## WHAT THE TASK ASKS
Every record shown here needs to be repeated exactly.

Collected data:
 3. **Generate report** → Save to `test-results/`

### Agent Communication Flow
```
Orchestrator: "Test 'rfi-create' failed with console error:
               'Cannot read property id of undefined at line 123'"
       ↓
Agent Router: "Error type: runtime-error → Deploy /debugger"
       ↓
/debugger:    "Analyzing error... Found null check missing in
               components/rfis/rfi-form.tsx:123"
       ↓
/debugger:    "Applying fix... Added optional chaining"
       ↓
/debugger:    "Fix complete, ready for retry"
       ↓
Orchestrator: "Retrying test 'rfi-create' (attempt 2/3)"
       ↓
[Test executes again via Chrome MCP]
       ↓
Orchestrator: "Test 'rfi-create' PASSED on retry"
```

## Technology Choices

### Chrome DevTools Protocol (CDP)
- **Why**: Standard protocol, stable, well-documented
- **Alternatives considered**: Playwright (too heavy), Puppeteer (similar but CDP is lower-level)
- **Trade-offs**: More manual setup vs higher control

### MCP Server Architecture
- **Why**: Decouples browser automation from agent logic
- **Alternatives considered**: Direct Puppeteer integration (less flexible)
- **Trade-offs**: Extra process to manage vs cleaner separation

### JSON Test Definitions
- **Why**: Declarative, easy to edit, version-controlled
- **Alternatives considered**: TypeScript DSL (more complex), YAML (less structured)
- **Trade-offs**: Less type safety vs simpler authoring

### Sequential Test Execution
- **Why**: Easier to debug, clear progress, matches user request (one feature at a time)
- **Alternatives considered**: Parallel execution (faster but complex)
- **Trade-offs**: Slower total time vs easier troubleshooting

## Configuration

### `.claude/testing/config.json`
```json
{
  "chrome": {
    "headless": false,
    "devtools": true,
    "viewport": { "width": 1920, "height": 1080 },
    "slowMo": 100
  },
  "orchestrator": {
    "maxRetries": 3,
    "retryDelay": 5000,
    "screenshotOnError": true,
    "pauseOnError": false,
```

## FINISHED TASK
 3. **Generate report** → Save to `test-results/`

### Agent Communication Flow
```
Orchestrator: "Test 'rfi-create' failed with console error:
               'Cannot read property id of undefined at line 123'"
       ↓
Agent Router: "Error type: runtime-error → Deploy /debugger"
       ↓
/debugger:    "Analyzing error... Found null check missing in
               components/rfis/rfi-form.tsx:123"
       ↓
/debugger:    "Applying fix... Added optional chaining"
       ↓
/debugger:    "Fix complete, ready for retry"
       ↓
Orchestrator: "Retrying test 'rfi-create' (attempt 2/3)"
       ↓
[Test executes again via Chrome MCP]
       ↓
Orchestrator: "Test 'rfi-create' PASSED on retry"
```

## Technology Choices

### Chrome DevTools Protocol (CDP)
- **Why**: Standard protocol, stable, well-documented
- **Alternatives considered**: Playwright (too heavy), Puppeteer (similar but CDP is lower-level)
- **Trade-offs**: More manual setup vs higher control

### MCP Server Architecture
- **Why**: Decouples browser automation from agent logic
- **Alternatives considered**: Direct Puppeteer integration (less flexible)
- **Trade-offs**: Extra process to manage vs cleaner separation

### JSON Test Definitions
- **Why**: Declarative, easy to edit, version-controlled
- **Alternatives considered**: TypeScript DSL (more complex), YAML (less structured)
- **Trade-offs**: Less type safety vs simpler authoring

### Sequential Test Execution
- **Why**: Easier to debug, clear progress, matches user request (one feature at a time)
- **Alternatives considered**: Parallel execution (faster but complex)
- **Trade-offs**: Slower total time vs easier troubleshooting

## Configuration

### `.claude/testing/config.json`
```json
{
  "chrome": {
    "headless": false,
    "devtools": true,
    "viewport": { "width": 1920, "height": 1080 },
    "slowMo": 100
  },
  "orchestrator": {
    "maxRetries": 3,
    "retryDelay": 5000,
    "screenshotOnError": true,
    "pauseOnError": false,
```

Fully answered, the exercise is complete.